Monday, October 03, 2011


Red Power Rising: The National Indian Youth Council and the Origins of Native Activism
by Bradley G. Shreve
University of Oklahoma Press

The usual narrative of Native American activism begins with Alcatraz and the American Indian Movement in the late 1960s. But scholar Bradley Shreve makes a persuasive case that activism was rooted in earlier decades, and specifically that much of its character was established through an organization founded in the early 1960s: the National Indian Youth Council. Moreover, the NIYC persists to this day, advocating principles that have become central to Native activism of all kinds: “treaty rights, tribal sovereignty, self-determination and cultural preservation.”

Shreve’s thorough account is enlivened by great personalities, from the legendary Darcy McNickle (who spanned the New Deal and the New Frontier) and Sol Tax (creator of “action anthropology”) to NIYC stalwarts Clyde Warrior, Bill and Karen Rickard, Shirley Hill Witt, Mel Thom, Gerald Wilkerson and others.

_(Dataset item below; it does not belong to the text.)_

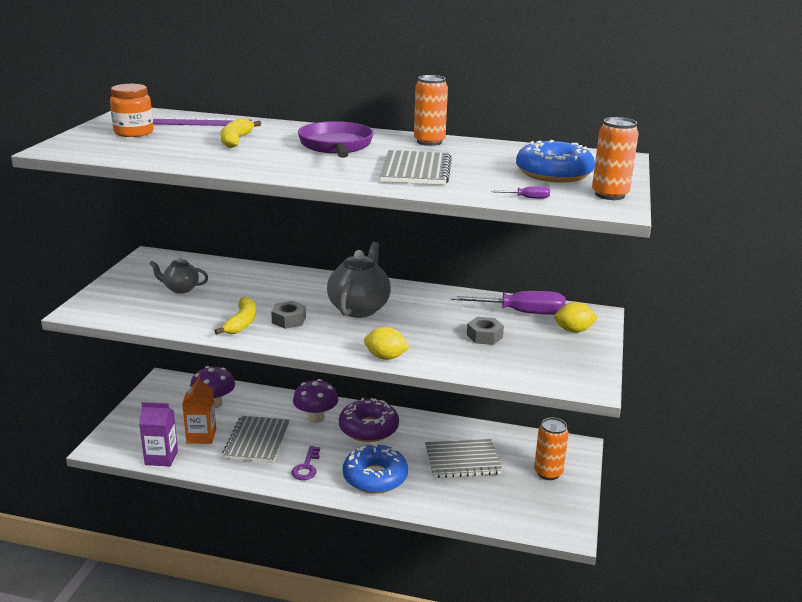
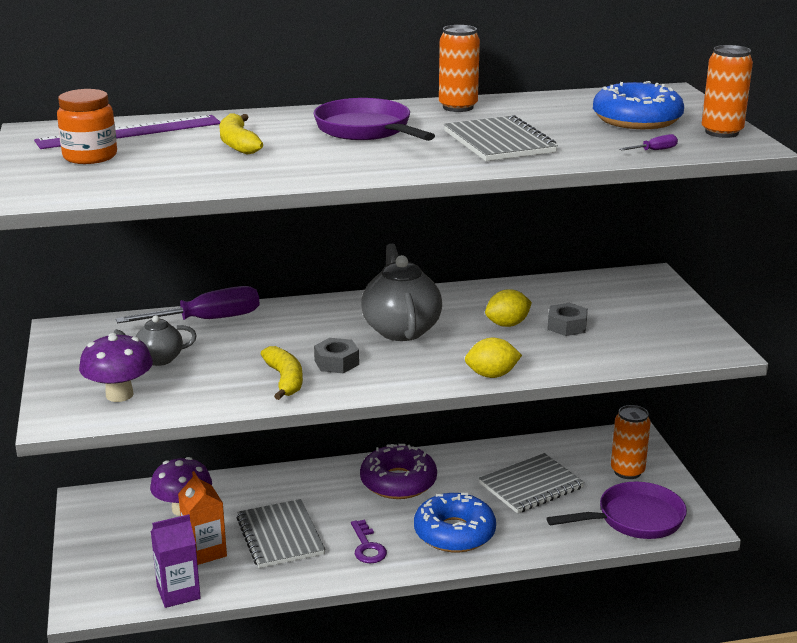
camera: 25 degrees left, 0 degrees up
purple mushroom [293,379,338,423] -> purple mushroom moved to [79,333,153,402]
purple screwdriver [451,291,566,315] -> purple screwdriver moved to [116,286,260,323]
yellow lemon [554,302,598,333] -> yellow lemon moved to [485,289,532,327]
none -> purple pan [546,482,687,539]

NIYC came of age in the Civil Rights and antiwar era. “Like other student activists of the time,” Shreve writes, “they steadfastly believed in the possibility of a moral universe and that it was their duty to make it a reality.” But they were also notably different. Unlike many Civil Rights youth groups, NIYC was started and run by students, and women were among its early leaders. Unlike some other prominent Native groups, its members were rooted in reservation and rural communities (mostly in the West) rather than cities, but it pioneered intertribal activism. It suffered all the convulsions and confusions of other activist groups that eventually fell apart, but NIYC managed to change and survive as a useful and innovative organization.

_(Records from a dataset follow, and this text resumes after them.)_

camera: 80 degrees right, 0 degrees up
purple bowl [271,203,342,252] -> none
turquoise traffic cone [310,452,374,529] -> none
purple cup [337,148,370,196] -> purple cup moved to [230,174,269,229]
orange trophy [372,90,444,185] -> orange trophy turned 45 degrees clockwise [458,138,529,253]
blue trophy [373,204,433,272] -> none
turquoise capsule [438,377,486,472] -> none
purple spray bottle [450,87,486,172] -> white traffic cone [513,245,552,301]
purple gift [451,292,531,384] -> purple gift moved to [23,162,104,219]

Though it was formed in a rebellious and youth-oriented spirit, NIYC kept faith with tribal elders, and made reviving traditional knowledge a key goal from the beginning. There were non-Natives elders, too, who were convinced that Native knowledge could benefit society as a whole, and they became part of the mutual education of decades.

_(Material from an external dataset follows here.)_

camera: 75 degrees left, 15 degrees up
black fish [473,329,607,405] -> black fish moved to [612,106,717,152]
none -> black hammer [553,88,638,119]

It made its first big splash with the “fish-ins” in Washington State, primarily organized by Bruce Wilkie (Makah) and Hank Adams (Assiniboine), protesting the arrests of tribal members exercising their rights to traditional and subsistence fishing as guaranteed by treaties. But in its half-century or so, the organization also pioneered Native education, job training and placement, and defense of sacred sites.

Shreve’s chapters are skillfully crafted to tell an absorbing story, as individuals grapple with issues reflecting the unique history and circumstances of American Indians, from the Teddy Roosevelt and FDR eras through the tumultuous 60s and 70s. This book is informative and judicious (with good notes and sources) but enlivened by detail and reminiscence as well as point of view. It’s a deft and highly readable survey of an important but neglected slice of history, clarifying important connections to the present.